| HN Mirror

Y	Hacker News new \| ask \| show \| jobs

by brucethemoose2 1102 days ago

Prompt ingestion is too slow on the Oracle VMs.

Also its really tricky to even build llama.cpp with a BLAS library, to make prompt ingestion less slow. The Oracle Linux OpenBLAS build isnt detected ootb, and it doesn't perform well compared to x86 for some reason.

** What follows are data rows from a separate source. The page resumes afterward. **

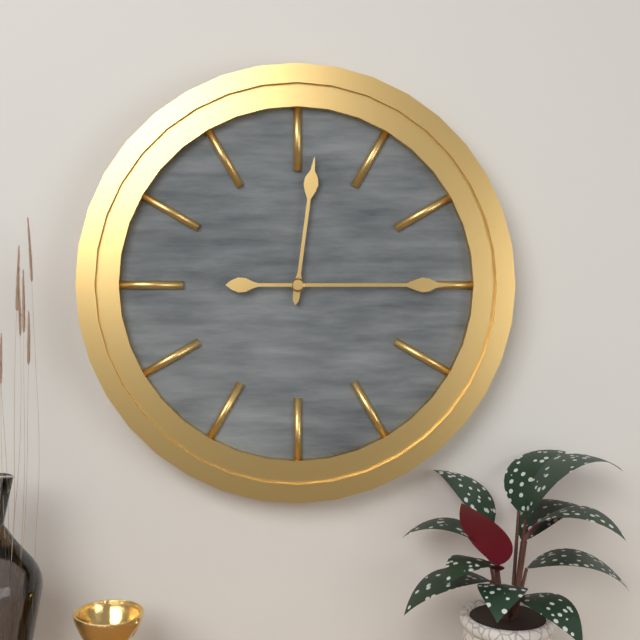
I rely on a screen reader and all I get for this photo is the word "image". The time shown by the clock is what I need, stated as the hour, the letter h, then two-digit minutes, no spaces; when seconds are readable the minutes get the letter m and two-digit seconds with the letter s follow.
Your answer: 12h15
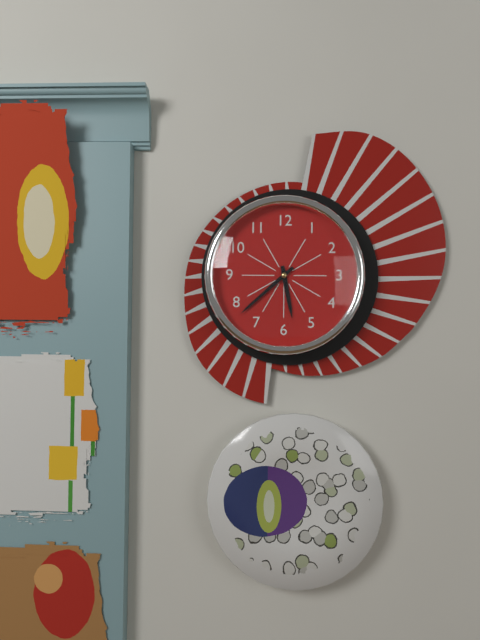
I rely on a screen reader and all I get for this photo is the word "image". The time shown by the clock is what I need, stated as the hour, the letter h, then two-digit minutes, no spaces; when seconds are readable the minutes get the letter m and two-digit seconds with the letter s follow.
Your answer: 5h38
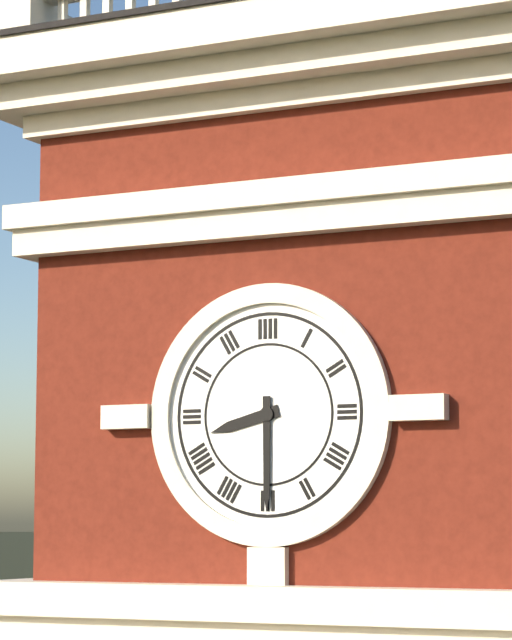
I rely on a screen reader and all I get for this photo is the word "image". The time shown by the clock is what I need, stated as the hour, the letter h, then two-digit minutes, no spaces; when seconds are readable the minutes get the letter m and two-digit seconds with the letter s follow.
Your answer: 8h30
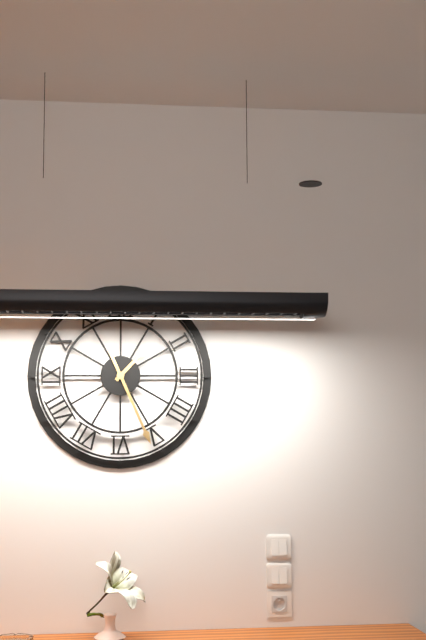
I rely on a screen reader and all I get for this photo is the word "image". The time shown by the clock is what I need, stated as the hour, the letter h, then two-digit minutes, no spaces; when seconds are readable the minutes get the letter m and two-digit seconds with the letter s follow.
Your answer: 1h26
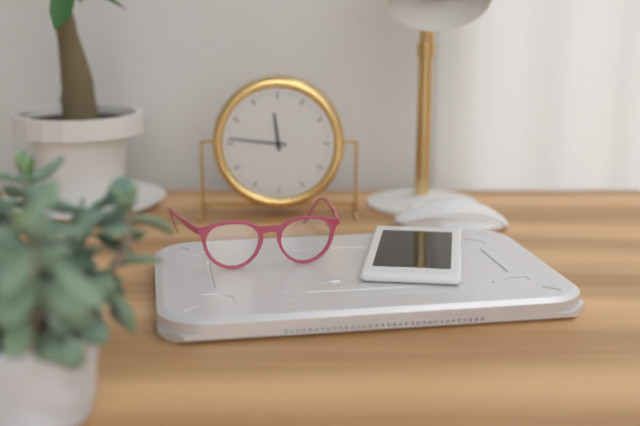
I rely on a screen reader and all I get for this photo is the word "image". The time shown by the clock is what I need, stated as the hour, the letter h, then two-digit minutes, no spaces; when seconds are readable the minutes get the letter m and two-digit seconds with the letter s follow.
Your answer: 11h46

LLVM/GCC have some kind of issue identifying the Ampere ARM architecture (march=native doesn't really work), so maybe this could be improved with the right compiler flags?

2 comments

pedrovhb 1102 days ago

Not sure if that's still the case. I remember having trouble building it a couple of months ago, had to tweak the Makefile because iirc it assumed ARM64 <=> Mac, but I recently re-cloned the repo and started from scratch and it was as simple as `make DLLAMA_BLAS=1`. I don't think I have any special setup other than having installed the apt openblas dev package.

link

brucethemoose2 1102 days ago

IDK. A bunch of basic development packages like git were missing from my Ubuntu image when I tried last week, and I just gave up because it seemed like a big rabbit hole to go down.

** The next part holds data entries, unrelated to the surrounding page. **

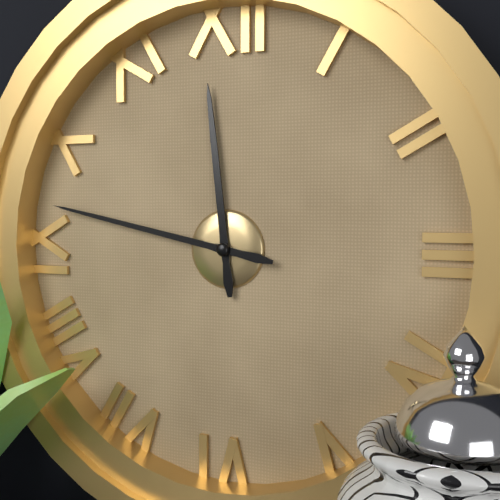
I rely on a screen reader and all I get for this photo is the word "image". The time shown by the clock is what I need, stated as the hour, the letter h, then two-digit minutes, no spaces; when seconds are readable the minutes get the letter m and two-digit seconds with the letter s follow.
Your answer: 11h47
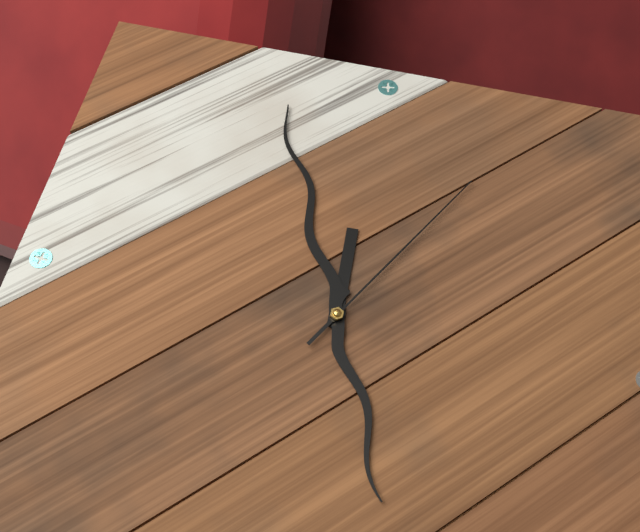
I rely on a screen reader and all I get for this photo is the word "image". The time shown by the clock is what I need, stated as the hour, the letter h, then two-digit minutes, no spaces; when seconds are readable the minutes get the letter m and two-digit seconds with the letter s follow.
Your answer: 11h56m05s
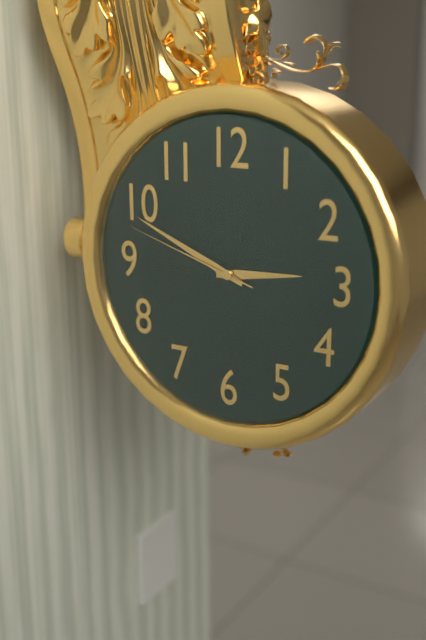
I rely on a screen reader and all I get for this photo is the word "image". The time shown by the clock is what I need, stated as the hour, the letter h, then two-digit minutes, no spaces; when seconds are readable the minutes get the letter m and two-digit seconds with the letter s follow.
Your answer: 2h49m48s
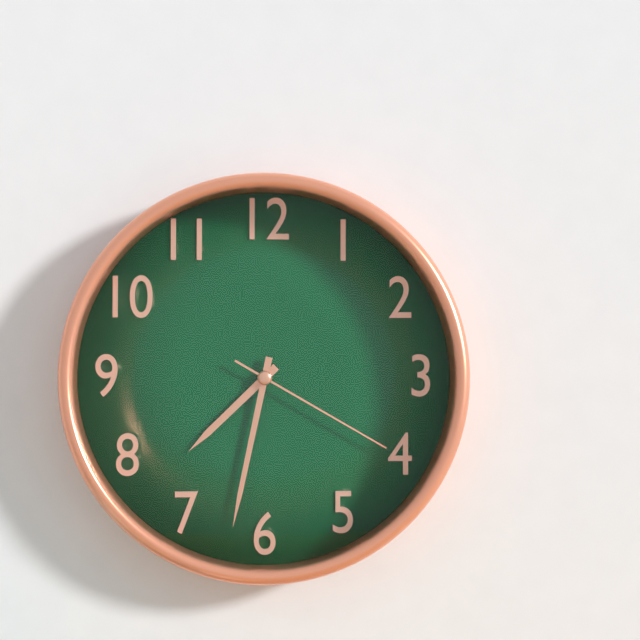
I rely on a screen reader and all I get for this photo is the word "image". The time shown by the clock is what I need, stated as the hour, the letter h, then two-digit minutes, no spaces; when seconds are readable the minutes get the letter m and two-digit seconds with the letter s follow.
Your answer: 7h32m20s
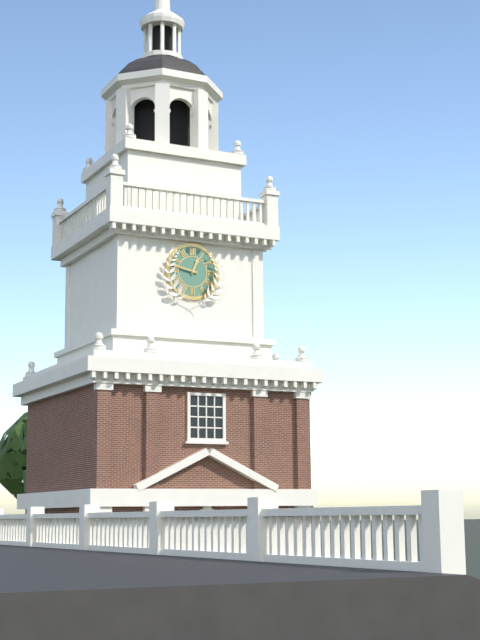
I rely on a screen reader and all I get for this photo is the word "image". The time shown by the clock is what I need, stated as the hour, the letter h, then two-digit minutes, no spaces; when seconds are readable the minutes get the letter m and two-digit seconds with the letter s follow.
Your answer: 12h47
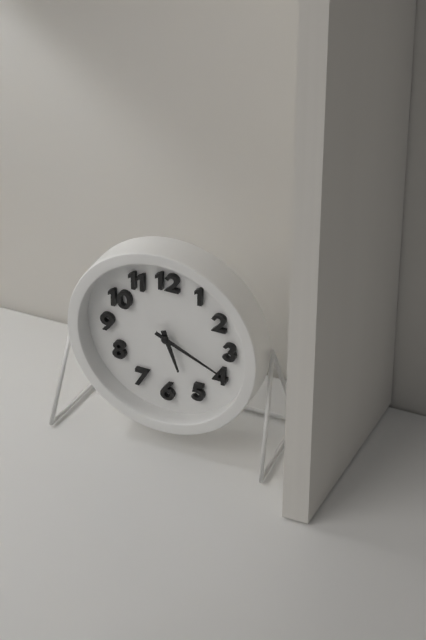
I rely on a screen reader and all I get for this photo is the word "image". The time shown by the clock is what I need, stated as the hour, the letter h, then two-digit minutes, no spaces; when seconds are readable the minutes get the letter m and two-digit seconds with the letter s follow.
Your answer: 5h19
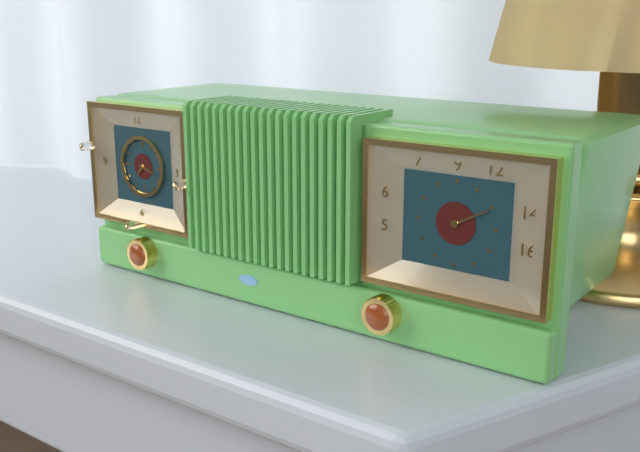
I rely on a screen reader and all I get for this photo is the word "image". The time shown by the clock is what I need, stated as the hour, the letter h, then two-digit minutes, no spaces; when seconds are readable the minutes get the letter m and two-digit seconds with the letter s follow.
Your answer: 7h18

I can see the ARM64 versions on the Ubuntu web package list, so... IDK what was going on?

On Oracle Linux, until I changed some env variables and lines in the makefile, the openblas build would "work," but it was actually silently failing and not using OpenBLAS.

link

jvickers 1102 days ago

Is it any easier when using Ubuntu on ARM Oracle servers?

link

brucethemoose2 1102 days ago

Nah, I tried Ubuntu too.

The OpenBLAS package was missing on ARM, along with some other dependencies I needed for compilation.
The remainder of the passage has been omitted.